____ Record extracts

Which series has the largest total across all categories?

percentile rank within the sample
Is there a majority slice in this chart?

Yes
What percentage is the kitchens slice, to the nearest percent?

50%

________
____ Record extracts

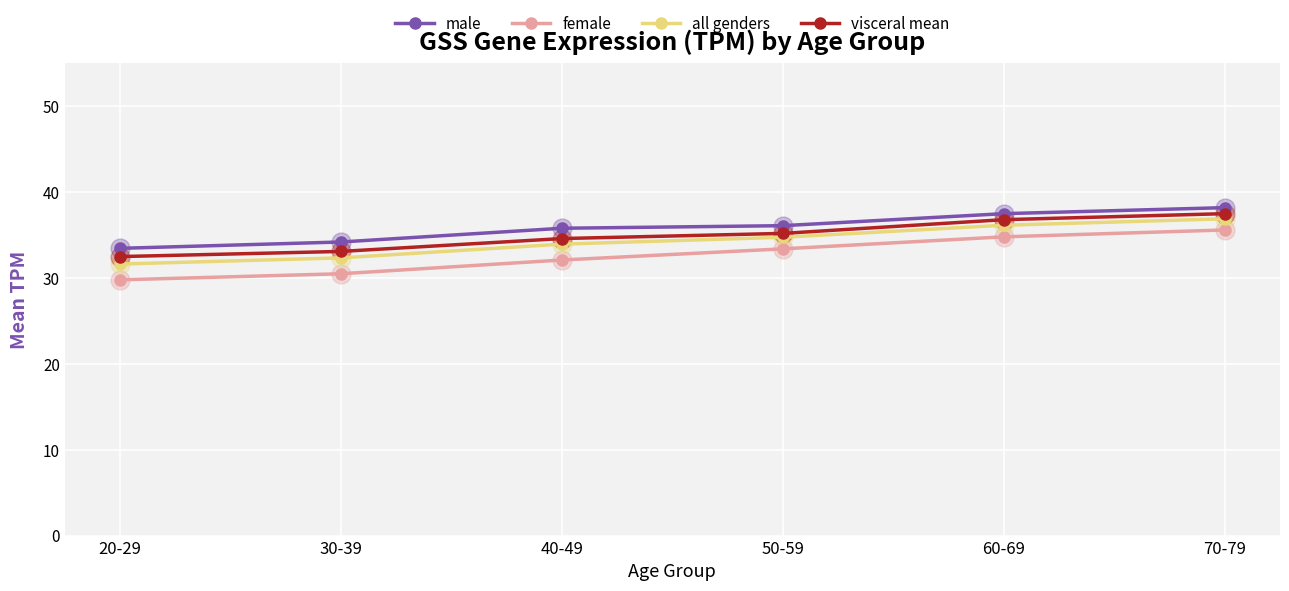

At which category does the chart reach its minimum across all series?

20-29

________

Activity
Please copy the rows from the line with "Which series has" up to and including the line with "What percentage is", replacing "slice" with "segment" and leaving all else unchanged.

Reply to the task
Which series has the largest total across all categories?

percentile rank within the sample
Is there a majority segment in this chart?

Yes
What percentage is the kitchens segment, to the nearest percent?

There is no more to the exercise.